Substantial heterogeneities between studies were observed in the additive and dominant models for the TNF-α-238G/A polymorphism in the Caucasian population and hospital-based studies. As only five studies on the association between TNF-α-238G/A polymorphism and prostate cancer risk were included in our meta-analysis, meta-regression analysis and Galbraith plots analysis were not performed; therefore, these results require further investigation.
This meta-analysis has some limitations that must be considered. First, the overall outcomes were based on individual unadjusted ORs, while a more precise estimation should be adjusted by confounding factors such as smoking status, age, and environmental factors.

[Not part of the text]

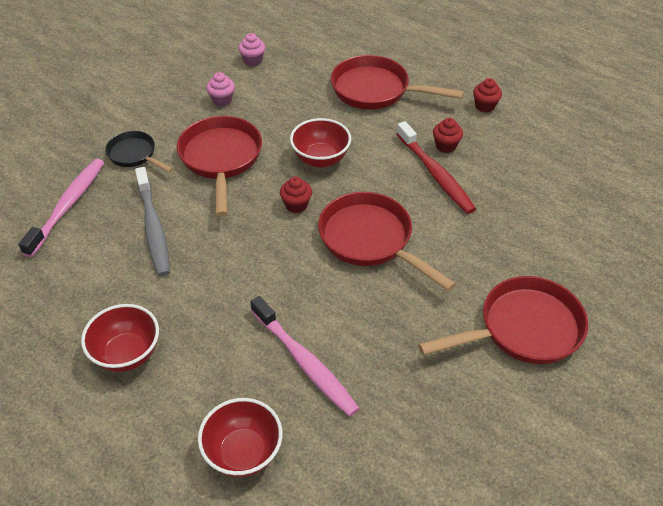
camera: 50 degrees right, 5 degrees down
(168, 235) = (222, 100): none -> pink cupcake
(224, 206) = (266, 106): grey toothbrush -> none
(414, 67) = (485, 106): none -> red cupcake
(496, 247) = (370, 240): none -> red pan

Second, the sample sizes in this analysis were not adequate, especially the African-American populations; therefore, more subjects of different ethnicities would be required to accurately clarify whether ethnicity has a biological influence on cancer susceptibility. Third, the controls were not consistently screened across the studies analysed. Therefore, the control groups may have different risks of developing prostate cancer. Fourth, as only certain published studies were included in our meta-analysis, publication bias is very likely to occur although it was not shown in the statistical test.